* **TASK TO COMPLETE**: Find each line in the material below that contains the string "instrument", with case counting, and copy those lines.

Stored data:
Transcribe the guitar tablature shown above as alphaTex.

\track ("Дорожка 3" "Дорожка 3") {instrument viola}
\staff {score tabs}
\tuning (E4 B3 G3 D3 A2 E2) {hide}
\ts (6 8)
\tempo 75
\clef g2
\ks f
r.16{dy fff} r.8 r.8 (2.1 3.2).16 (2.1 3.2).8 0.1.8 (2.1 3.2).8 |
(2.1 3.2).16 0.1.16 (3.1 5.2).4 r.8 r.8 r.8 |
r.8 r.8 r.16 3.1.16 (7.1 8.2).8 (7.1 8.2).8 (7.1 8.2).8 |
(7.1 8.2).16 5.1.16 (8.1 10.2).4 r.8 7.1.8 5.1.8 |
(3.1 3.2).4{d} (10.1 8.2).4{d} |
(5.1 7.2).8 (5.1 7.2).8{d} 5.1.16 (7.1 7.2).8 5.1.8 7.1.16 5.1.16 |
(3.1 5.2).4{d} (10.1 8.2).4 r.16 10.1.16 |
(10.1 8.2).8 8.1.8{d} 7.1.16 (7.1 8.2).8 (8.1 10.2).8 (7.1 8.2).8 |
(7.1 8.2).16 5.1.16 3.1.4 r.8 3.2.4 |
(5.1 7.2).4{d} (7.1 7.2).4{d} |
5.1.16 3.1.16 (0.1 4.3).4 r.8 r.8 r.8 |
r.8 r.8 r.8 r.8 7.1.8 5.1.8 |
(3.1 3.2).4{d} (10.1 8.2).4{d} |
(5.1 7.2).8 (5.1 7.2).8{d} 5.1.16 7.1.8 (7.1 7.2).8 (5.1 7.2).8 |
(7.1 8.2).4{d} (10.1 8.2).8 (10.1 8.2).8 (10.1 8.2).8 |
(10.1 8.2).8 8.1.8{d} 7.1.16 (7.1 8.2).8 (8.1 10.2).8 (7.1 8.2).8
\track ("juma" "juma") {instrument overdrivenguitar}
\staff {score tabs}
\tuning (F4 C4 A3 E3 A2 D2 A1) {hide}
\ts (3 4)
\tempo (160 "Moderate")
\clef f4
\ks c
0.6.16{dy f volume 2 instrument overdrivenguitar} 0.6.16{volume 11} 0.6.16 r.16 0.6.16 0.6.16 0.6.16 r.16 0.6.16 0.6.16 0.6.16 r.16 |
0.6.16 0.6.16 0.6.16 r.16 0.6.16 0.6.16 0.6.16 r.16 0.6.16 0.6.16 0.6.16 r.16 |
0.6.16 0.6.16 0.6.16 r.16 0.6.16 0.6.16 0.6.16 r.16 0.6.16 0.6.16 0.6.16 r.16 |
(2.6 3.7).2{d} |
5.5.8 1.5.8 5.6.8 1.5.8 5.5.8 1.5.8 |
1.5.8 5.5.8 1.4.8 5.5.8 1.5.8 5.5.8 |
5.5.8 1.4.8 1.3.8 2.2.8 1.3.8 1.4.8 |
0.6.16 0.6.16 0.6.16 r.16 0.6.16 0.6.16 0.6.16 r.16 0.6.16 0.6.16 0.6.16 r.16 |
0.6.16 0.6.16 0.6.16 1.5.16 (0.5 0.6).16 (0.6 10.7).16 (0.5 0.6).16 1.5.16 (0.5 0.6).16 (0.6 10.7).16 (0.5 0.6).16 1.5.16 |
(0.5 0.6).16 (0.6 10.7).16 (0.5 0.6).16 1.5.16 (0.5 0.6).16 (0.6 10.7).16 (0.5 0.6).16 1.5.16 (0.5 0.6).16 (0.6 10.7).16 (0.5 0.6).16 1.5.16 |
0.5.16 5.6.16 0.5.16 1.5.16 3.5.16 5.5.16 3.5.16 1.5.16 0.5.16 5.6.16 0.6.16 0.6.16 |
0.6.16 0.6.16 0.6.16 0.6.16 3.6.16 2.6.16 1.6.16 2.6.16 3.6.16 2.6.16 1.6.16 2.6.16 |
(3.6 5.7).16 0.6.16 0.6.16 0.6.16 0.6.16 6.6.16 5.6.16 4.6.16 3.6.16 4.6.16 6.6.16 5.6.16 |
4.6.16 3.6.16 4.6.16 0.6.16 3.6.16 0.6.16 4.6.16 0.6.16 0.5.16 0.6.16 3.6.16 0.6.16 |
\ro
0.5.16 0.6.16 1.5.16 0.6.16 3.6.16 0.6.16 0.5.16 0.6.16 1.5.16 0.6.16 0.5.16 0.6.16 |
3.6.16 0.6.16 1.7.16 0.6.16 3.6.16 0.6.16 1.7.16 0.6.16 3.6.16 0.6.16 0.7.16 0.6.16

* **EXERCISE SOLUTION**:
\track ("Дорожка 3" "Дорожка 3") {instrument viola}
\track ("juma" "juma") {instrument overdrivenguitar}
0.6.16{dy f volume 2 instrument overdrivenguitar} 0.6.16{volume 11} 0.6.16 r.16 0.6.16 0.6.16 0.6.16 r.16 0.6.16 0.6.16 0.6.16 r.16 |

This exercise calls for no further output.